CPS CEO faces House push on transgender policy

Chicago Public Schools CEO and Superintendent Macquline King defended CPS policies on transgender students and sex education during a contentious U.S. House education committee hearing under subpoena Wednesday, while the Trump administration investigates CPS o
When Macquline King sat down for a U.S. House education committee hearing Wednesday under subpoena, the message from Republican lawmakers was clear from the start: they wanted her to answer for how Chicago Public Schools handles transgender students, religion, and sex education.
King, the CPS superintendent and CEO, faced repeated pressure during the hearing in Washington. About two dozen Chicago parents, teachers, students, and advocates traveled to the nation’s capital to attend.
The scrutiny landed against a wider political backdrop. King appeared alongside school district leaders from San Francisco and Loudoun County. Virginia. which lies in the Washington. D.C. suburbs. More school leaders and education policy experts nationwide watched closely. particularly because the Trump administration has threatened to withhold federal funding from schools that run afoul of its interpretation of civil rights laws.
King’s testimony also came as CPS is already under investigation by the Trump administration. The administration is investigating CPS over the district’s policy that allows transgender students to use a bathroom that corresponds with their gender identities. CPS is also being scrutinized for its Black Student Success initiative.
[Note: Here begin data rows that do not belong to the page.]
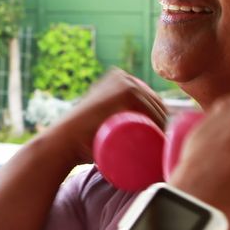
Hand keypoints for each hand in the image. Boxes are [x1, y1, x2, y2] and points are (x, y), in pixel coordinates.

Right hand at [41, 68, 169, 165]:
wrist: (64, 141)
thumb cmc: (80, 139)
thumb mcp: (97, 122)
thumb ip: (106, 121)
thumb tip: (116, 137)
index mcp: (119, 80)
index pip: (151, 104)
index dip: (160, 125)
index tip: (158, 145)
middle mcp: (123, 76)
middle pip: (157, 107)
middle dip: (164, 130)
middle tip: (159, 153)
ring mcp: (126, 81)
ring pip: (158, 111)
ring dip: (166, 131)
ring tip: (162, 153)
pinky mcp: (127, 91)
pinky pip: (154, 111)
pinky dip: (162, 126)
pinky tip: (164, 140)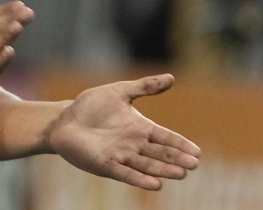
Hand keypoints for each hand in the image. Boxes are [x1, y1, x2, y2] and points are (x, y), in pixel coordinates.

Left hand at [46, 74, 200, 189]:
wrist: (64, 119)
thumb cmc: (91, 106)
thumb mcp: (119, 91)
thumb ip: (144, 86)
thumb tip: (172, 77)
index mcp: (140, 127)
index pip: (165, 137)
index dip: (180, 144)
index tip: (198, 152)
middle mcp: (134, 144)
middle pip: (160, 153)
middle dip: (176, 159)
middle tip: (194, 165)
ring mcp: (121, 155)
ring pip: (147, 165)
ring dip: (163, 170)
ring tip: (181, 174)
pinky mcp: (106, 164)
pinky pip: (126, 173)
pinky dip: (140, 179)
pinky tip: (155, 185)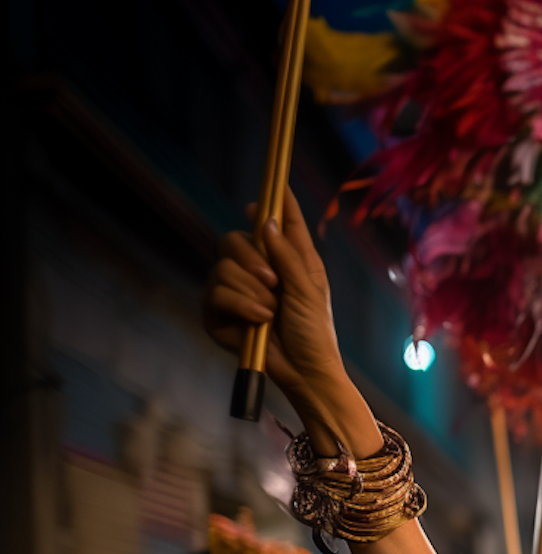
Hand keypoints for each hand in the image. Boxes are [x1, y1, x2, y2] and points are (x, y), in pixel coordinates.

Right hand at [202, 191, 349, 406]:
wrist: (304, 372)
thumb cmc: (314, 333)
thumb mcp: (307, 290)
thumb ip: (287, 255)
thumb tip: (265, 220)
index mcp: (290, 261)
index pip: (281, 223)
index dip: (277, 203)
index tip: (278, 181)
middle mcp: (262, 271)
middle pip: (235, 239)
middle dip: (252, 260)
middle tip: (273, 283)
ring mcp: (238, 291)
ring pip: (223, 267)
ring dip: (250, 291)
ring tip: (271, 313)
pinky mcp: (220, 313)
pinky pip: (215, 293)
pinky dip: (239, 306)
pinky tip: (257, 322)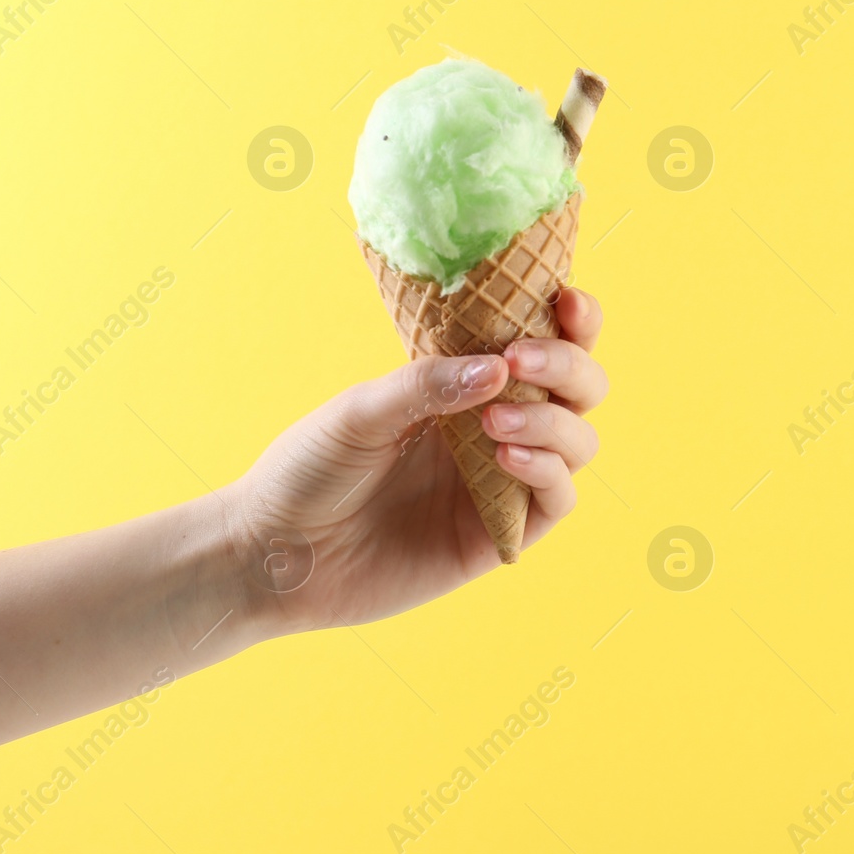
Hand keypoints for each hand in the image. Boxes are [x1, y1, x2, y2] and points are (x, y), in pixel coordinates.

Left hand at [230, 287, 607, 633]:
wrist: (275, 553)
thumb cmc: (307, 471)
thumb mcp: (359, 411)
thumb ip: (427, 385)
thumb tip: (501, 367)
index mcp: (461, 385)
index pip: (539, 342)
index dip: (569, 321)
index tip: (565, 299)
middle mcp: (492, 428)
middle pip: (578, 388)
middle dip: (568, 365)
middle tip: (520, 360)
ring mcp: (499, 482)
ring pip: (577, 441)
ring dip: (554, 419)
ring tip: (496, 420)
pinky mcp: (496, 535)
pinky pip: (556, 500)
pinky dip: (548, 471)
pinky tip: (507, 457)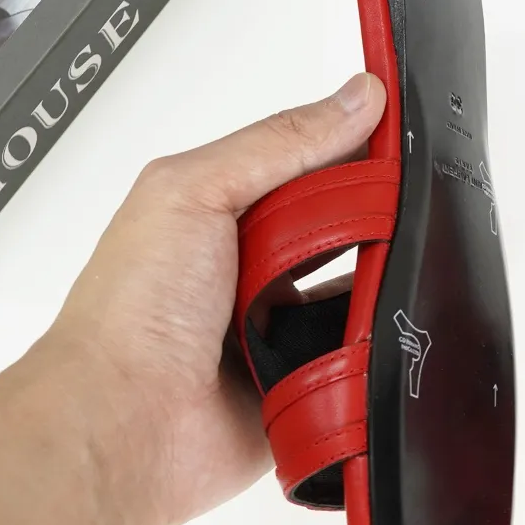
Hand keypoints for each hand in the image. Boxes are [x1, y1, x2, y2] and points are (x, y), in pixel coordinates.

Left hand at [46, 71, 385, 524]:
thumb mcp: (196, 191)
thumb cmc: (131, 312)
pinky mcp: (305, 383)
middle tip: (394, 211)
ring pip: (362, 292)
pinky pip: (363, 357)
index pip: (309, 163)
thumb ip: (280, 142)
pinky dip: (373, 347)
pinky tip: (372, 334)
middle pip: (346, 227)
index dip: (354, 146)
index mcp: (220, 212)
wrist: (124, 426)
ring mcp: (280, 328)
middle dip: (373, 220)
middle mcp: (252, 268)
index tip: (400, 132)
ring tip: (380, 276)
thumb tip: (357, 99)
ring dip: (375, 285)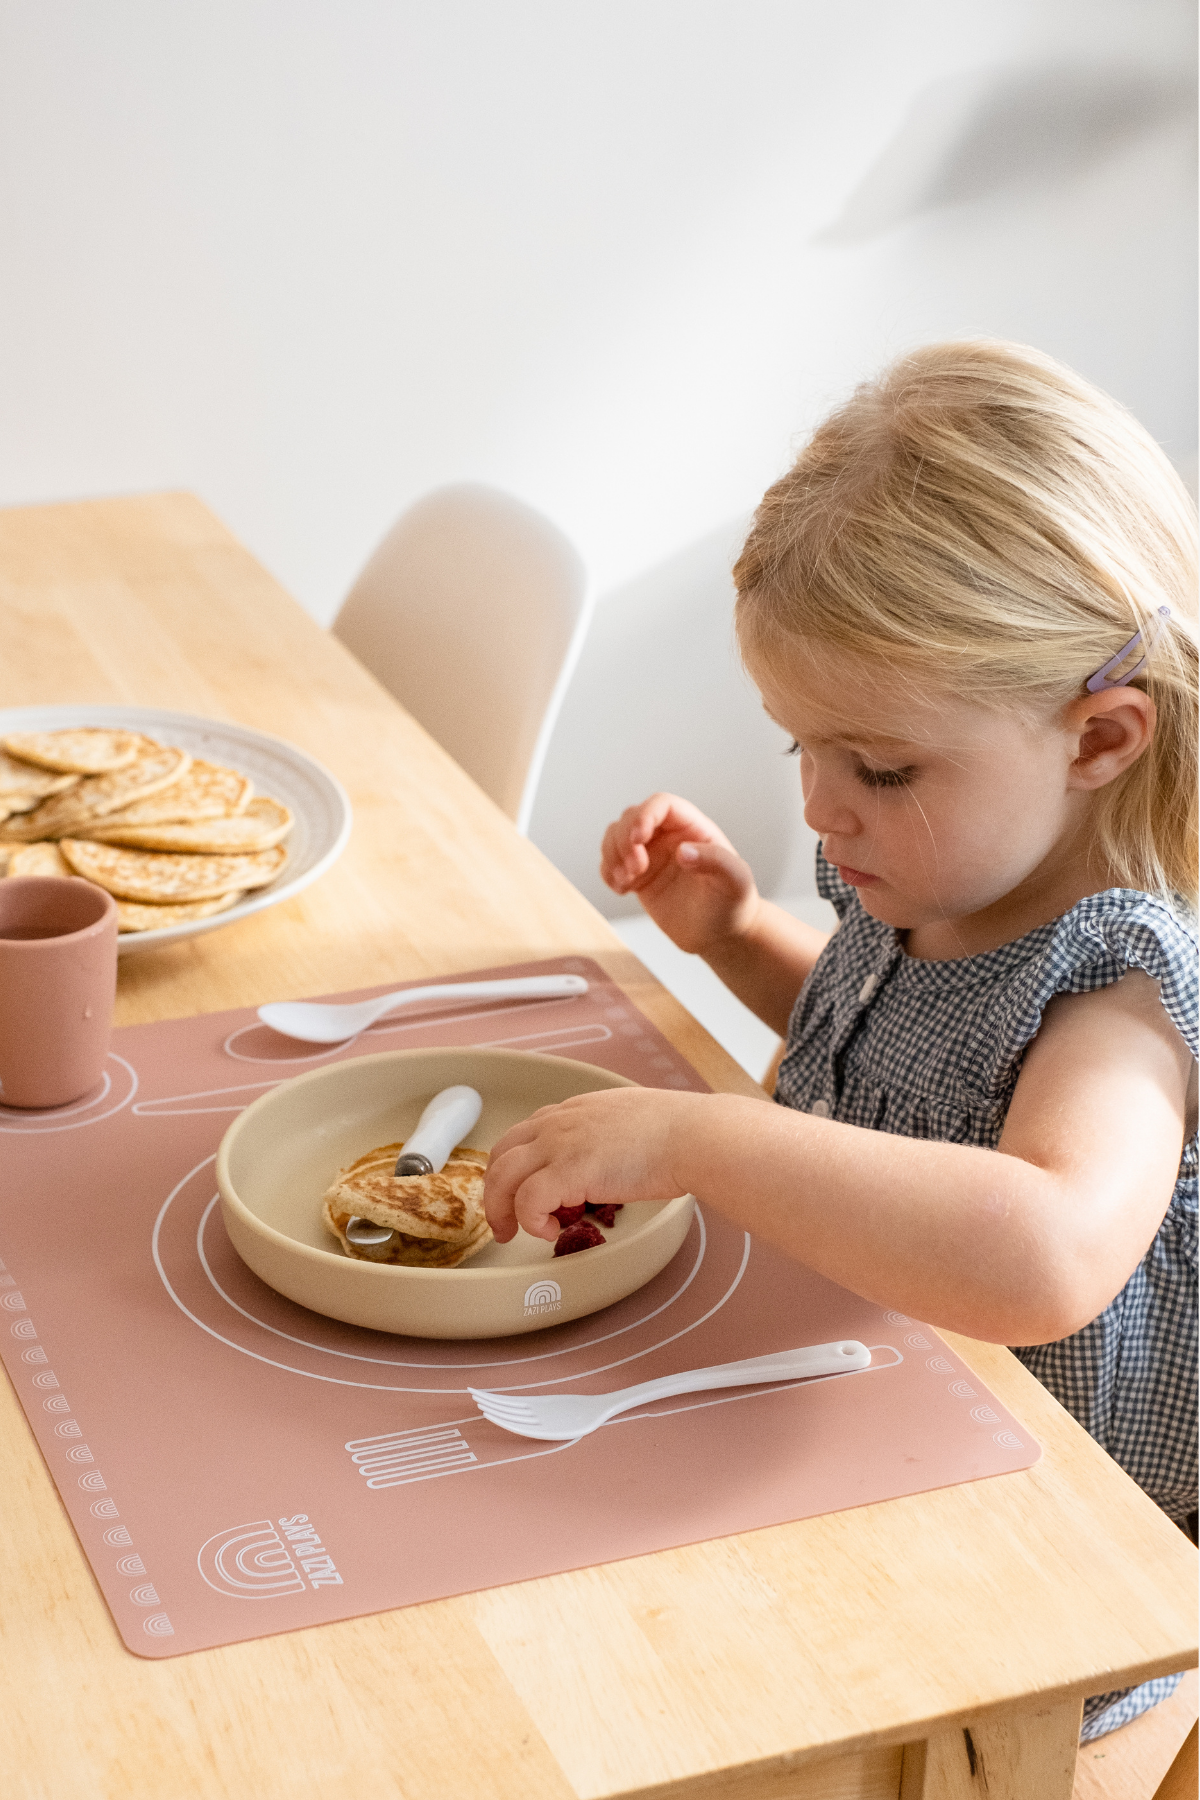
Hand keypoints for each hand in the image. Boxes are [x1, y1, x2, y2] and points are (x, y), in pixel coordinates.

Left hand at [483, 1087, 703, 1243]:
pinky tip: (548, 1231)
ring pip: (502, 1177)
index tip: (515, 1189)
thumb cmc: (676, 1132)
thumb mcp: (628, 1119)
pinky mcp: (567, 1171)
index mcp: (572, 1110)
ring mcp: (559, 1145)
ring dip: (501, 1209)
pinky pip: (527, 1201)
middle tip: (502, 1219)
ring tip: (512, 1233)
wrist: (691, 1136)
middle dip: (494, 1190)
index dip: (513, 1166)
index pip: (523, 1135)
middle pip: (501, 1155)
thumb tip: (609, 1159)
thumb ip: (605, 1134)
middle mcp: (558, 1123)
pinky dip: (530, 1221)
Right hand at [600, 793, 760, 955]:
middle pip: (632, 816)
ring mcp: (651, 854)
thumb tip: (683, 851)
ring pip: (616, 835)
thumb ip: (715, 862)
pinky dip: (608, 872)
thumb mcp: (735, 882)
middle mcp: (669, 836)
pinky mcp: (638, 875)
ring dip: (612, 854)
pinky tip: (622, 889)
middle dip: (624, 840)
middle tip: (635, 870)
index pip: (662, 805)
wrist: (720, 935)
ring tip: (626, 881)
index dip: (645, 815)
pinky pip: (611, 862)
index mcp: (694, 828)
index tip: (638, 839)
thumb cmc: (732, 905)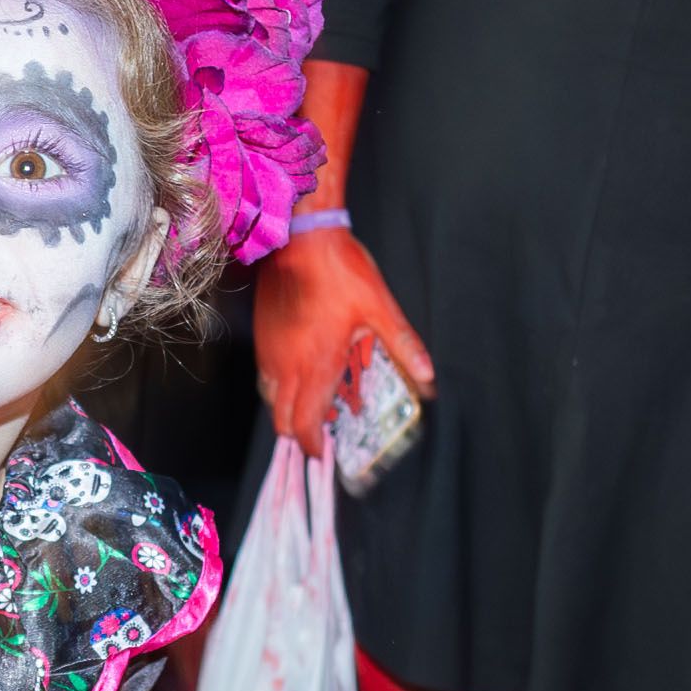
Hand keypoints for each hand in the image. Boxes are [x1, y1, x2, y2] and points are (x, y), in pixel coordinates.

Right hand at [253, 226, 433, 449]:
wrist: (301, 237)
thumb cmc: (339, 270)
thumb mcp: (380, 307)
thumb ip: (403, 345)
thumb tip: (428, 376)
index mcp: (316, 364)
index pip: (306, 423)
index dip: (314, 446)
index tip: (324, 453)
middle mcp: (287, 364)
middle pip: (282, 420)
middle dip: (301, 432)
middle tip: (322, 432)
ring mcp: (270, 350)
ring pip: (271, 397)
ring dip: (290, 408)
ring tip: (317, 399)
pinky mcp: (262, 334)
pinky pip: (266, 373)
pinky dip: (281, 384)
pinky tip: (302, 368)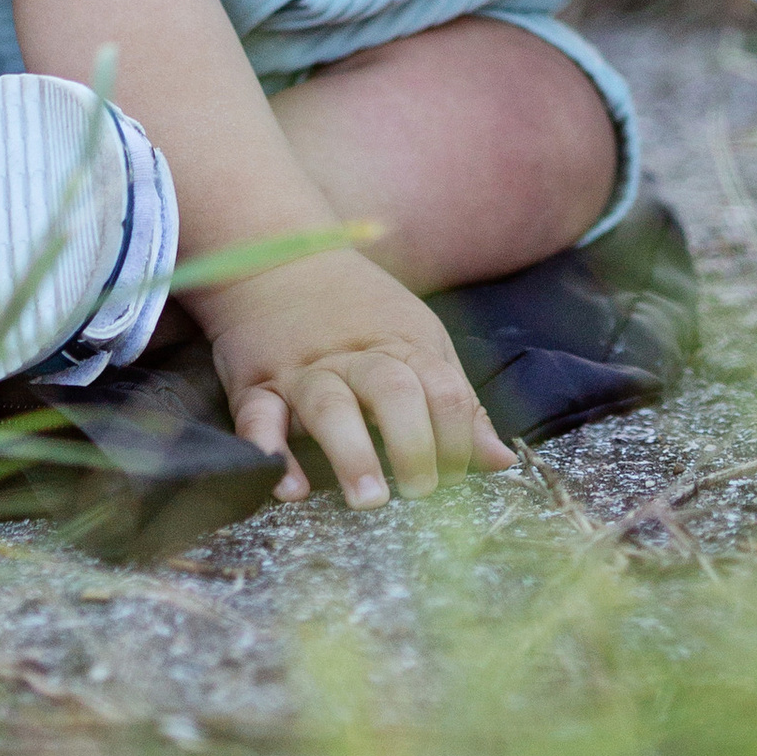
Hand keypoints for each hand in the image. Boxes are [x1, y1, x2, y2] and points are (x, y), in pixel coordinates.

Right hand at [192, 249, 514, 505]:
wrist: (275, 256)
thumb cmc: (358, 309)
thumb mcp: (418, 337)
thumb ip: (455, 402)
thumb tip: (501, 462)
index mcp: (401, 345)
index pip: (444, 389)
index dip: (459, 438)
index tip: (457, 476)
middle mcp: (354, 358)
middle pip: (392, 393)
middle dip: (413, 444)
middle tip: (422, 491)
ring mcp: (303, 371)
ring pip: (329, 406)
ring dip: (352, 453)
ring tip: (369, 499)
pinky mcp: (255, 384)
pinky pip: (258, 418)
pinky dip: (270, 451)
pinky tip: (288, 488)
As the hearing unfolded, it wasn’t just about statements on paper. It was about what school rules mean for children and families living under them—especially in a moment when federal funding could become leverage in disputes over classroom policy.
The pairing of King’s defenses with the administration’s threatened funding consequences created a tension that followed from the hearing itself to CPS’s day-to-day reality: in one corner was a district asserting its approach; in the other was a federal government signaling it may cut off money if it disagrees with how those policies are implemented.
At the same time, CPS is not the only education story moving through local government. Back in Chicago, the Board of Education renewed contracts Wednesday with six charter school networks after putting off the vote in May.
The hearing is the latest front in a national fight over what schools are allowed to do. and what they can be forced to change. For King and CPS. the stakes are sharpened by the fact that the investigation is not hypothetical—CPS policies are already under review as lawmakers press for answers and families look toward what may happen next.
Chicago Public Schools Macquline King House education committee transgender students sex education civil rights federal funding Trump administration Black Student Success initiative
Wait so they’re investigating bathrooms again? Like it’s not common sense to just use the right one…
I didn’t even realize CPS had a “Black Student Success” thing, but now everything is connected to transgender stuff? Feels like politicians are using kids as pawns. Also Trump threatening funding like that is wild.
This is confusing because “sex education” means like health class right? And they’re subpoenaing the CEO?? Next thing you know they’ll be checking every lesson plan for the whole year. I saw somewhere it’s about bathrooms but also religion? So which one is it, bathrooms or religion?
Honestly I feel bad for the teachers and parents. But at the same time CPS leadership always fights back and then acts surprised when federal people get involved. If they cut funding over one policy, that seems backwards because it hurts everybody not just the transgender students. Also charter renewals in Chicago like, meanwhile everyone’s arguing in DC.